Your objective | Please copy the material word for word, from its very first line through the line containing "upgrade to traditional", with both of those lines included.

Available data |
....

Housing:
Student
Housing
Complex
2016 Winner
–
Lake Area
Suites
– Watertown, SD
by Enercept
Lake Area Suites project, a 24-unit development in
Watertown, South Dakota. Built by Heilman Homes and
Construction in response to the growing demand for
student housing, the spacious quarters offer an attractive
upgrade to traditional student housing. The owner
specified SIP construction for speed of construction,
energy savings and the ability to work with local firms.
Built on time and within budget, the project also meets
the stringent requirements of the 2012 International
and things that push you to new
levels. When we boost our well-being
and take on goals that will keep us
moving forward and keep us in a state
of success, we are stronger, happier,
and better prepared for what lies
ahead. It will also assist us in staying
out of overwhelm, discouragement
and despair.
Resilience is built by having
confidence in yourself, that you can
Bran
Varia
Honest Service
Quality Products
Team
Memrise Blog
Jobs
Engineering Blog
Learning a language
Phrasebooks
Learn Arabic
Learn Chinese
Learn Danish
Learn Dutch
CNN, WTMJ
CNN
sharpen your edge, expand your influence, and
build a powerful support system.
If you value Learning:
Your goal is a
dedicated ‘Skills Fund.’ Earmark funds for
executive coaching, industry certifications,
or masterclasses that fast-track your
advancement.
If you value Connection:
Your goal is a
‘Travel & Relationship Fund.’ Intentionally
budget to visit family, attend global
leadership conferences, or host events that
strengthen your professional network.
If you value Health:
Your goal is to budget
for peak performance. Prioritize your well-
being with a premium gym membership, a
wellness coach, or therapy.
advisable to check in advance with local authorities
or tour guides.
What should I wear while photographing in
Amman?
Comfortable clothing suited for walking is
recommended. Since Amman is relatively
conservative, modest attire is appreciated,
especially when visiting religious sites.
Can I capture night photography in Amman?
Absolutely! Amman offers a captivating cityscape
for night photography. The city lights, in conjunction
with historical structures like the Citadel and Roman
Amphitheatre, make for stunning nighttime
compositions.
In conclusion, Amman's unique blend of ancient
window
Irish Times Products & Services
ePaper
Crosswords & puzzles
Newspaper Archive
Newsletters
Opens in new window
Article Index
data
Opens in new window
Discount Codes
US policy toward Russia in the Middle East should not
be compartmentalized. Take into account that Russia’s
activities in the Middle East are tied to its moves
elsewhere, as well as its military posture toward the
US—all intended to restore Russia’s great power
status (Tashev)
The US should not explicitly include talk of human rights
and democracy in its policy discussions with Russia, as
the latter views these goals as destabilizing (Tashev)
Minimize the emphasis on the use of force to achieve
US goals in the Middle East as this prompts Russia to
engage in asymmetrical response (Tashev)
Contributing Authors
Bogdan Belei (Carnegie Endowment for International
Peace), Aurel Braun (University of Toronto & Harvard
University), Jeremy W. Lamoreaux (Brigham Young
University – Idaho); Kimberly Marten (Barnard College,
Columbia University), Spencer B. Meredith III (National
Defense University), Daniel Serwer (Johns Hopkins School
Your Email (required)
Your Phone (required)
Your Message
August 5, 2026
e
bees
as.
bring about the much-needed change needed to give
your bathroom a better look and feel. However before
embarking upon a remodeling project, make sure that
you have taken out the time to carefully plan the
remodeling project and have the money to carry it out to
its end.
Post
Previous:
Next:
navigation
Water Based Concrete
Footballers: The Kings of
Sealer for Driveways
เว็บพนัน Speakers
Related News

....

Your solution |
Housing:
Student
Housing
Complex
2016 Winner
–
Lake Area
Suites
– Watertown, SD
by Enercept
Lake Area Suites project, a 24-unit development in
Watertown, South Dakota. Built by Heilman Homes and
Construction in response to the growing demand for
student housing, the spacious quarters offer an attractive
upgrade to traditional student housing. The owner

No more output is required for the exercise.